Les Mains d’Orlac (Mad Love) – de Karl Freund – 1935

Posté : 19 novembre, 2015 @ 4:23 dans * Films noirs (1935-1959), 1930-1939, FANTASTIQUE/SF, FREUND Karl | Pas de commentaires »

Les Mains d'Orlac

De Karl Freund, on retient surtout l’impressionnante carrière de directeur de la photo (du Dernier des Hommes de Murnau à Key Largo de Huston). Entre 1932 et 1935, ce grand nom du cinéma allemand a aussi réalisé une poignée de films à Hollywood, dont on n’a retenu que le premier (La Momie, classique du cinéma d’épouvante avec Boris Karloff) et le dernier : Les Mains d’Orlac.

Ce film construit autour de la figure fascinante de Peter Lorre (qui fait ses débuts hollywoodiens avec ce film, après sa parenthèse anglaise avec Hitchcock) s’inscrit alors dans un sous-genre horrifique très en vogue durant les années 30 : la figure du savant fou, popularisée par Frankenstein et dont Bela Lugosi va se faire l’un des spécialistes.

Un grand pianiste victime d’un accident et dont les mains doivent être amputées. Un chirurgien génial qui décide de lui greffer celles d’un tueur en série. Une femme trop belle entre ces deux grands hommes… Pour la psychologie des personnages, le film a de quoi faire sourire. Lorre, surtout, semble dans certaines scènes ne pas savoir quoi faire de son personnage : un psychopathe absolu, ou un homme poussé vers la folie par sa passion et son génie ?

Pourtant, le film est une merveille, un sommet du genre. Pour Freund, le cinéma est avant tout une affaire d’images. Et même s’il néglige quelque peu l’intrigue à proprement parler, on ne va pas lui en tenir rigueur ! Y a-t-il un seul plan anecdotique dans ce film ? Pas sûr… Les jeux d’ombres, les cadrages angoissants, l’importance des premiers plans… Tout, dans les images de Freund, semble faire sens, et en dire plus sur le drame qui se joue que les dialogues ou l’histoire elle-même.
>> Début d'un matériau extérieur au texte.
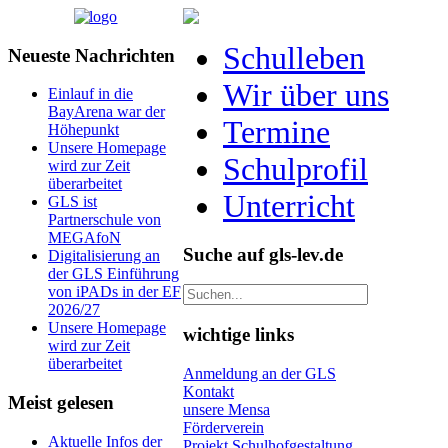
Schulleben
Neueste Nachrichten
Wir über uns
Einlauf in die
BayArena war der
Termine
Höhepunkt
Unsere Homepage
Schulprofil
wird zur Zeit
überarbeitet
Unterricht
GLS ist
Partnerschule von
MEGAfoN
Suche auf gls-lev.de
Digitalisierung an
der GLS Einführung
von iPADs in der EF
2026/27
Unsere Homepage
wichtige links
wird zur Zeit
überarbeitet
Anmeldung an der GLS
Kontakt
Meist gelesen
unsere Mensa
Förderverein
Aktuelle Infos der
Projekt Schulhofgestaltung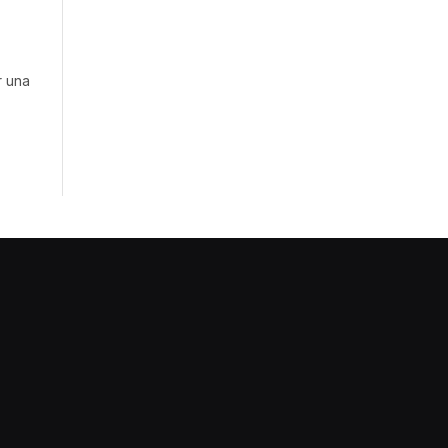
r una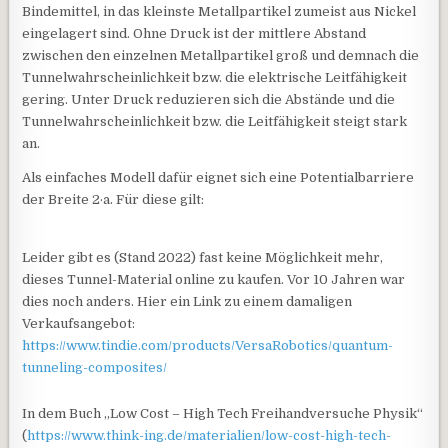
Bindemittel, in das kleinste Metallpartikel zumeist aus Nickel
eingelagert sind. Ohne Druck ist der mittlere Abstand
zwischen den einzelnen Metallpartikel groß und demnach die
Tunnelwahrscheinlichkeit bzw. die elektrische Leitfähigkeit
gering. Unter Druck reduzieren sich die Abstände und die
Tunnelwahrscheinlichkeit bzw. die Leitfähigkeit steigt stark
an.
Als einfaches Modell dafür eignet sich eine Potentialbarriere
der Breite 2·a. Für diese gilt:
Leider gibt es (Stand 2022) fast keine Möglichkeit mehr,
dieses Tunnel-Material online zu kaufen. Vor 10 Jahren war
dies noch anders. Hier ein Link zu einem damaligen
Verkaufsangebot:
https://www.tindie.com/products/VersaRobotics/quantum-
tunneling-composites/
In dem Buch „Low Cost – High Tech Freihandversuche Physik“
(
https://www.think-ing.de/materialien/low-cost-high-tech-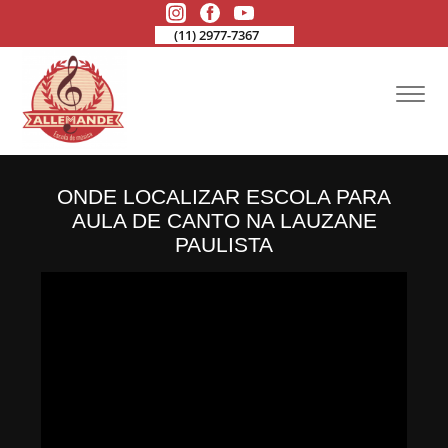
(11) 2977-7367
ONDE LOCALIZAR ESCOLA PARA
AULA DE CANTO NA LAUZANE
PAULISTA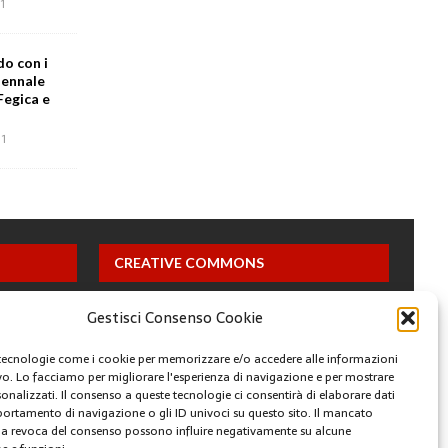
1
do con i
iennale
Fegica e
1
CREATIVE COMMONS
Questa opera è concessa in licenza con i termini
Gestisci Consenso Cookie
CC BY 4.0
tecnologie come i cookie per memorizzare e/o accedere alle informazioni
ivo. Lo facciamo per migliorare l'esperienza di navigazione e per mostrare
ARCHIVI
onalizzati. Il consenso a queste tecnologie ci consentirà di elaborare dati
portamento di navigazione o gli ID univoci su questo sito. Il mancato
a revoca del consenso possono influire negativamente su alcune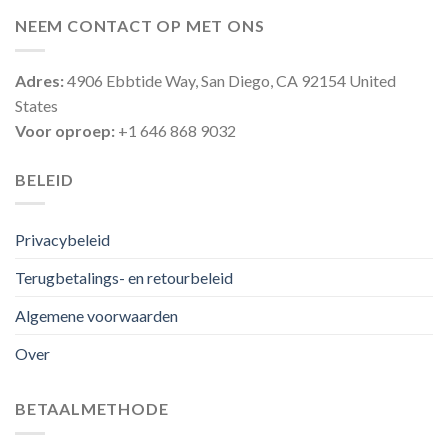
NEEM CONTACT OP MET ONS
Adres:
4906 Ebbtide Way, San Diego, CA 92154 United
States
Voor oproep:
+1 646 868 9032
BELEID
Privacybeleid
Terugbetalings- en retourbeleid
Algemene voorwaarden
Over
BETAALMETHODE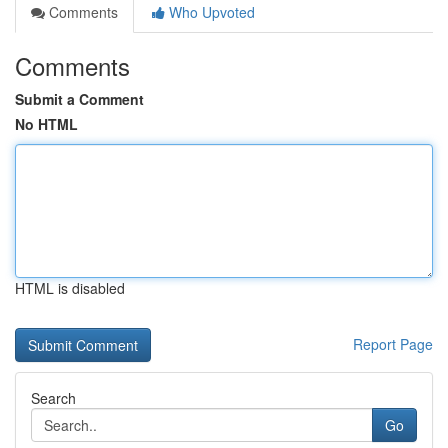
Comments
Who Upvoted
Comments
Submit a Comment
No HTML
HTML is disabled
Report Page
Search
Go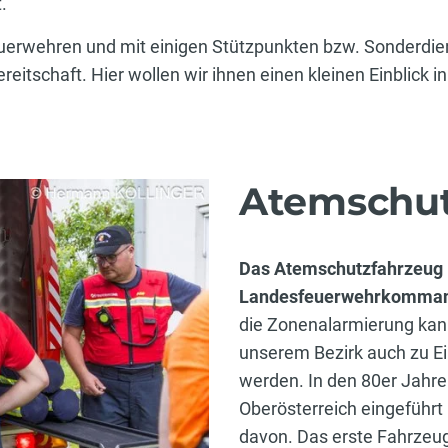
.
uerwehren und mit einigen Stützpunkten bzw. Sonderdien
eitschaft. Hier wollen wir ihnen einen kleinen Einblick i
Atemschut
Das Atemschutzfahrzeug
Landesfeuerwehrkomma
die Zonenalarmierung kan
unserem Bezirk auch zu Ei
werden. In den 80er Jahr
Oberösterreich eingeführt
davon. Das erste Fahrzeug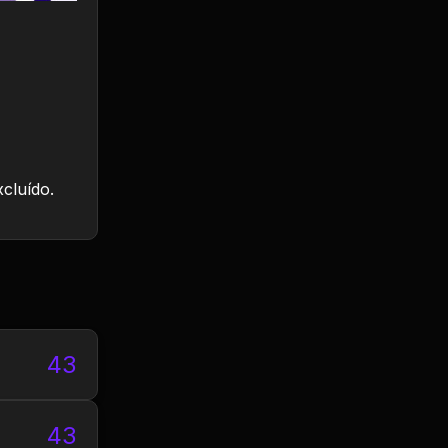
xcluído.
43
43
Un exemple : installé dans le train dont l’accident à venir scellera son destin, le pianiste essuie la buée de sa vitre pour voir arriver le fameux tueur entouré par des policiers. La main qui essuie la vitre, au premier plan, paraît démesurée, et semble déjà ne plus être celle du pianiste. Un plan tout simple, mais qui crée un malaise inexplicable à ce stade…

Freund joue avec les codes du spectacle et du grand-guignol. Pas uniquement pour les scènes de théâtre, baroques et expressionnistes, qui préfigurent avec élégance le cinéma d’horreur européen des années 60. Mais aussi en confondant d’une manière troublante la violence et le crime, et le spectacle. Le tueur en série est un artiste de cirque à qui un passant demande un autographe ; la victime est lui-même un artiste, tout comme sa fiancée ; et le savant fou se constitue un angoissant musée de cire…

Yeux globuleux, crâne rasé et travestissement improbable… Peter Lorre en fait des tonnes. Sa présence est pour beaucoup dans l’atmosphère si étrange et fascinante du film. Sa rencontre avec Karl Freund était une évidence.